> Exercise: Examine each line of the data. Copy those that contain the string "Volkswagen".

> Recorded information:
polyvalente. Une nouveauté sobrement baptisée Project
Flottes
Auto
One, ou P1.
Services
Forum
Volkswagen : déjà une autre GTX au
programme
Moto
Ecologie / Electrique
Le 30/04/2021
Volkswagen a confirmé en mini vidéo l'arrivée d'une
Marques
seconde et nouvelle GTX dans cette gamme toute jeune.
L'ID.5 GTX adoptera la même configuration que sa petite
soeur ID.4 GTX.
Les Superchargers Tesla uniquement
* * *
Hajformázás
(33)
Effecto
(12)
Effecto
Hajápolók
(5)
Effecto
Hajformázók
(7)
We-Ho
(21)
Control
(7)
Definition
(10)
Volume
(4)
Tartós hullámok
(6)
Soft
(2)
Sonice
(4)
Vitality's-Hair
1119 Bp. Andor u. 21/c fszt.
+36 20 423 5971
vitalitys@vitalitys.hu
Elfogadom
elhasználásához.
---
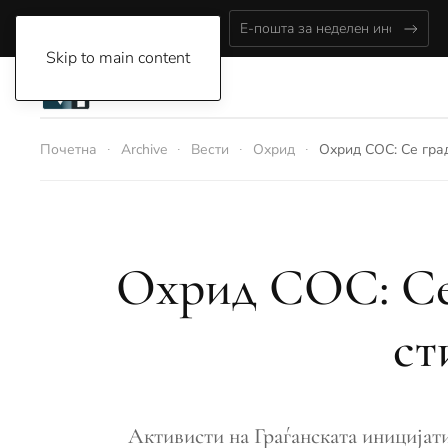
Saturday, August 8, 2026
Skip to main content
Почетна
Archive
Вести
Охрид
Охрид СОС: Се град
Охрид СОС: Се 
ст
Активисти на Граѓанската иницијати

> Exercise result:
Volkswagen : déjà une autre GTX au
Volkswagen a confirmé en mini vidéo l'arrivée d'une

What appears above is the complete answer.